Dude I seriously doubt any credible business is accepting cryptocoins with the intention of holding them as an investment. You are missing the bigger point here. They can accept crypto and save HUGE on transaction fees. A lot of businesses pay a few % of the transaction toward visa/mc/amex etc when a customer uses a credit card. With crypto, they could pay almost nothing (just what it costs them to exchange the currency to fiat, which should be a lot less than their credit card fees.) Also they can potentially increase their sales by accepting any additional payment method...that is why businesses take credit cards, food stamps, etc rather than only accepting cash.
At least in the US the power I see in this is not transaction fees. With it still being federally illegal and the standpoint possibly changing with the next president many people do not want transactions with known retailers on their records. They would prefer to deal in cash--which supports the idea of crypto. Going to an ATM before a shop is not an out of the way transaction. This is a risk to the seller as they have not only product to be taken, but large amounts of cash(say in a coordinated robbery). But with that cash you are considering crypto fees vs no fees as well.
The other side of that is, these are budding businesses, just opening with huge investments that are nowhere near paid off. To take something that could plummet in value tomorrow is dangerous. Also, the volume is not moving greatly because it has not been adopted widely. Even $1,000(30,000 coins-ish) worth a day would be a risk--and an expense in the terms of the time of having someone monitor markets and making sure you could drop it for what you charged. If I was doing 20-30k a day, I wouldn't dare take half of that in coins I might not be able to sell unless I was hoping for future gain (and mind you 30k a day is not profit, its revenue-there are employees, rent, utilities, production, transport, etc, to pay). The only way I would ever accept it when my future as a business was in question would be as a portion of profit only. By putting faith in the system, and being one of the first to take it, I would have to assume that it is viable, and my competitors have to eventually take it as well. Hence, investment. It would be a short sell, but still, if I would consider it worth the risk of accepting at all, it would mean I put some faith behind it. Faith in its adoption would mean I would want to consider how much I could take to ride out for a week or two, or more, without endangering my business.
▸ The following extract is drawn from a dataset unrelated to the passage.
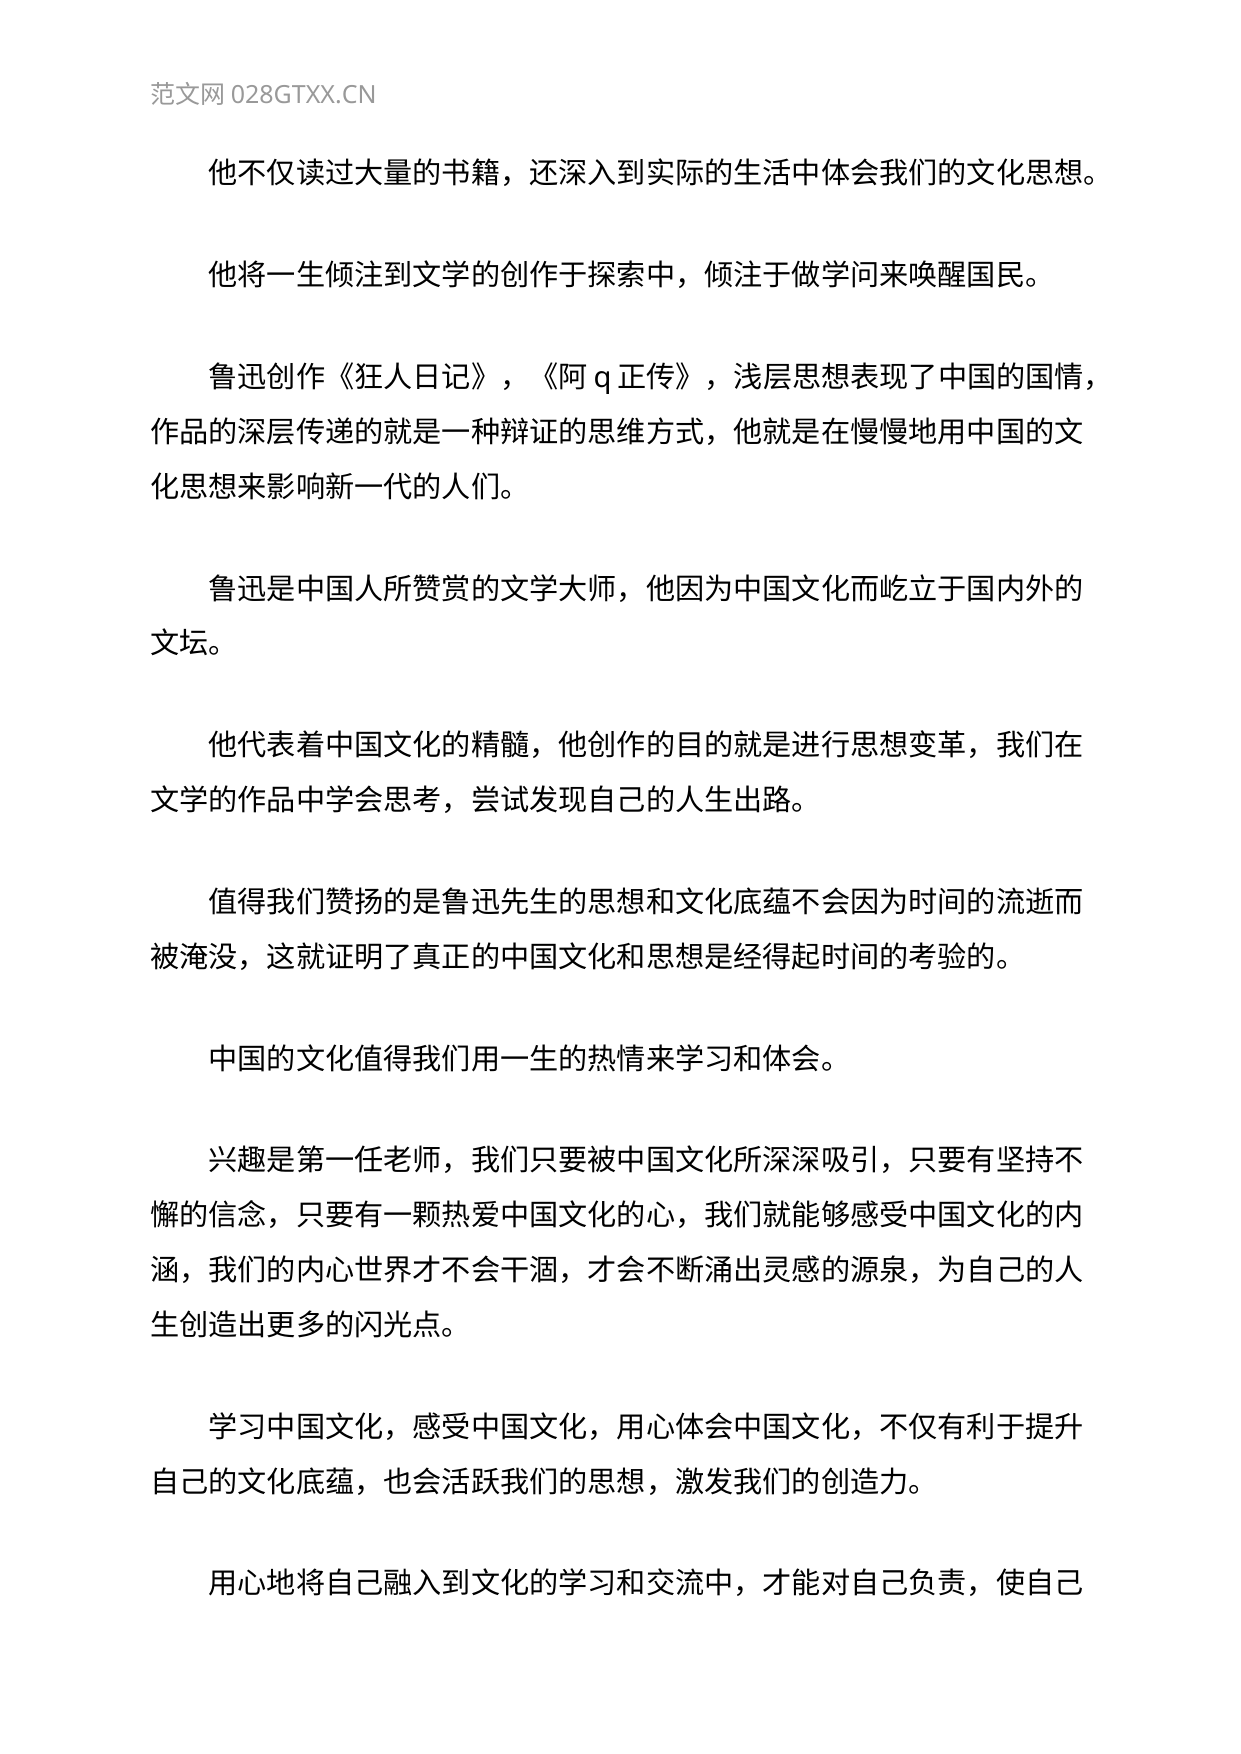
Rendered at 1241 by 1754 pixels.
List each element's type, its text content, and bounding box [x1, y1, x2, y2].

It is also worth mentioning that I work with a single business that spends tens of thousands on transaction fees(on a corp level it would be tens of millions for our multi billion dollar corp) as a credit card merchant. As easy as it is to talk about, with crypto, you pay a trade fee, and then when you withdraw in fiat. Unless you take more risky low currency value measures, you also pay a fee to withdraw and in some cases another fee to take from the party you withdrew to, to your bank account. While you can find ways to do it to lower fees, its difficult in large volumes, and with a large daily revenue business you are talking about large sums of money are that are not easy to transfer through lesser exchanges with lower fees. I've been able to transfer out 1,000 without fees, and by other means I've seen 1,000 turn into 900 (a huge 10% between selling, transferring out of exchange and then transferring from that party to the bank). The grass is only partially greener. In a large business having someone handle this day to day while accounting for prices charged vs prices sold at and market fluctuations, you have to consider actually paying someone to do that. A whole different discussion is crypto developers streamlining that to make it not an accounting nightmare, but currently, there is a cost to that. You could argue that a wonderful program could be created to do that by the company--exploiting the best lines into fiat, profit vs flux, when to hold, when to sell, monitoring fraud, etc--but since it does not currently exist, the development costs alone for a multimillion dollar business would not offset the merchant fees.
So yes, as a business considering the value of accepting the coin outright vs a smart idea to increase my PROFIT some, there is a lot to consider. No business, starting with investors--whether their own money or others, is going to risk going red on revenue (or more red as many business do not make profit for years), to grab a few more customers(and yes, us cryptos are still a small minority in the world view of customers or even in the Colorado view of customers). To take a cut of profit and gamble that it becomes more profit is a risk a CEO and CFO can get behind. While you might not be thinking on a corp level, even small pot shops have people behind them trying to make money with business minds and in many cases educations. These are serious considerations.
In the long term you are completely right. In the short term, and getting people to start with it, I disagree. If you are considering countries that it is completely legitimate in, that is a completely different question. I was just suggesting an idea, that might get more people on board. Not trying to discredit the idea of it as a 100% pay currency. It is perfect for this emerging industry, but the implications are very different depending what country and economic impact you are considering. Selling the idea to Amsterdam with long established businesses vs Colorado with weeks to months old businesses are completely different playing fields. Both may be interested and stand to profit, but how you sell it to an invested party in different markets will make or break their interest. I want this to succeed, so yes, I submit an idea beyond 'possibly' saving on credit card fees for another path for the dev's to market toward potential businesses.